Comparer les rythmes est inutile. Ce qui compte est l’alignement.
Si produire beaucoup vous nourrit, continuez. Si la multiplication des œuvres vous vide, interrogez-vous.
Créer juste, c’est respecter son rythme intérieur tout en tenant compte des réalités professionnelles.
La visibilité ne dépend pas uniquement du volume
Dans l’ère numérique, la visibilité ne dépend plus uniquement du nombre d’œuvres. Elle dépend de la qualité du discours, de la cohérence du positionnement, de la clarté de la communication.
Un portfolio structuré, une narration forte, une vision affirmée peuvent compenser une production plus restreinte.
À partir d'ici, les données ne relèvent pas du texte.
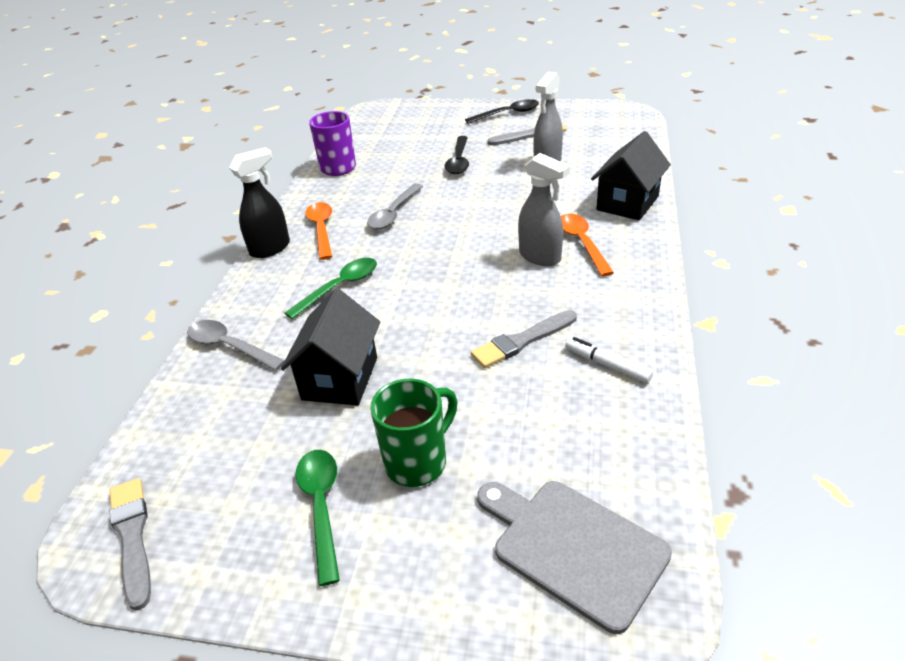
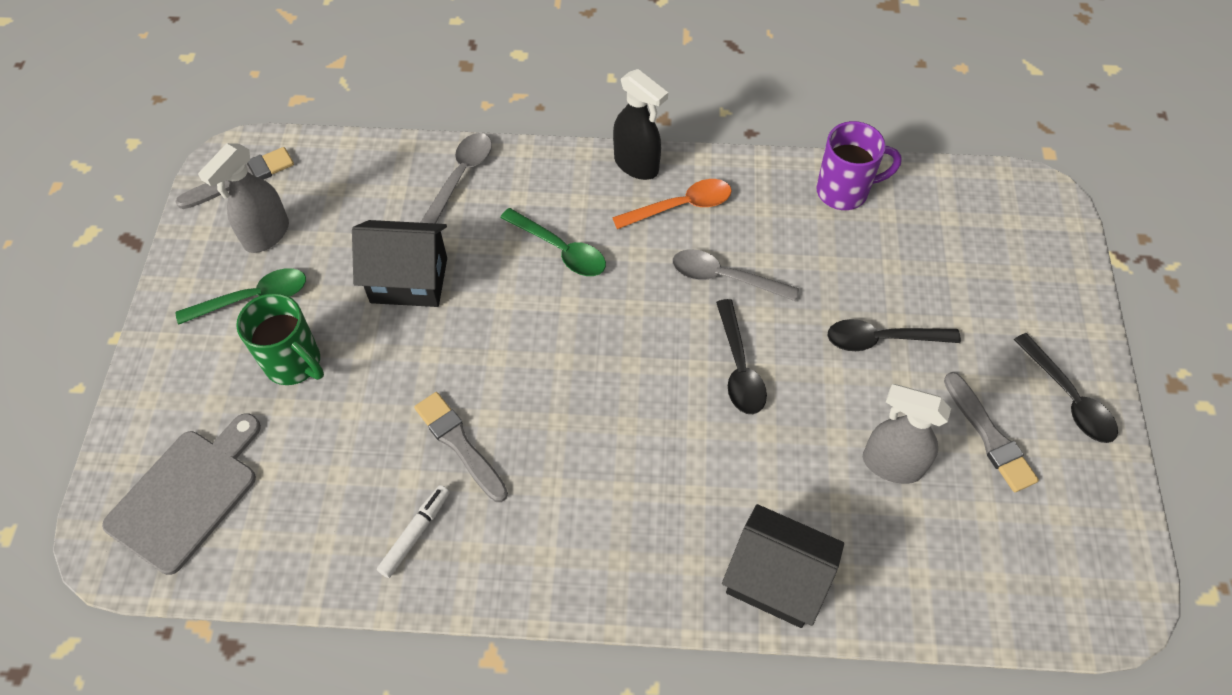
camera: 80 degrees right, 20 degrees up
(470, 210) = (739, 367): none -> black spoon
(540, 257) = (627, 460): grey spray bottle -> grey spray bottle (266, 235)
(582, 243) = (662, 512): orange spoon -> none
À l’inverse, une abondance d’images sans ligne directrice peut diluer l’attention.
La question essentielle devient alors : votre production sert-elle votre vision ?
Trouver l’équilibre
Créer beaucoup ou créer juste n’est pas une opposition binaire. L’enjeu est l’équilibre.
Produire suffisamment pour soutenir votre activité.
Refuser la surproduction qui altère votre exigence.
Construire une cohérence qui dépasse le simple volume.
L’artiste qui nous parlait de cette remarque de galerie ne cherchait pas à produire moins. Elle cherchait à produire avec sens. À ne pas sacrifier la justesse au profit de la quantité.
Au fond, la question n’est pas de savoir combien vous créez. Elle est de savoir pourquoi vous créez.
Si chaque œuvre répond à une nécessité intérieure et s’inscrit dans une trajectoire consciente, alors la quantité devient secondaire.
Créer juste, c’est créer avec intention. Et l’intention, elle, ne se mesure pas en nombre de pièces.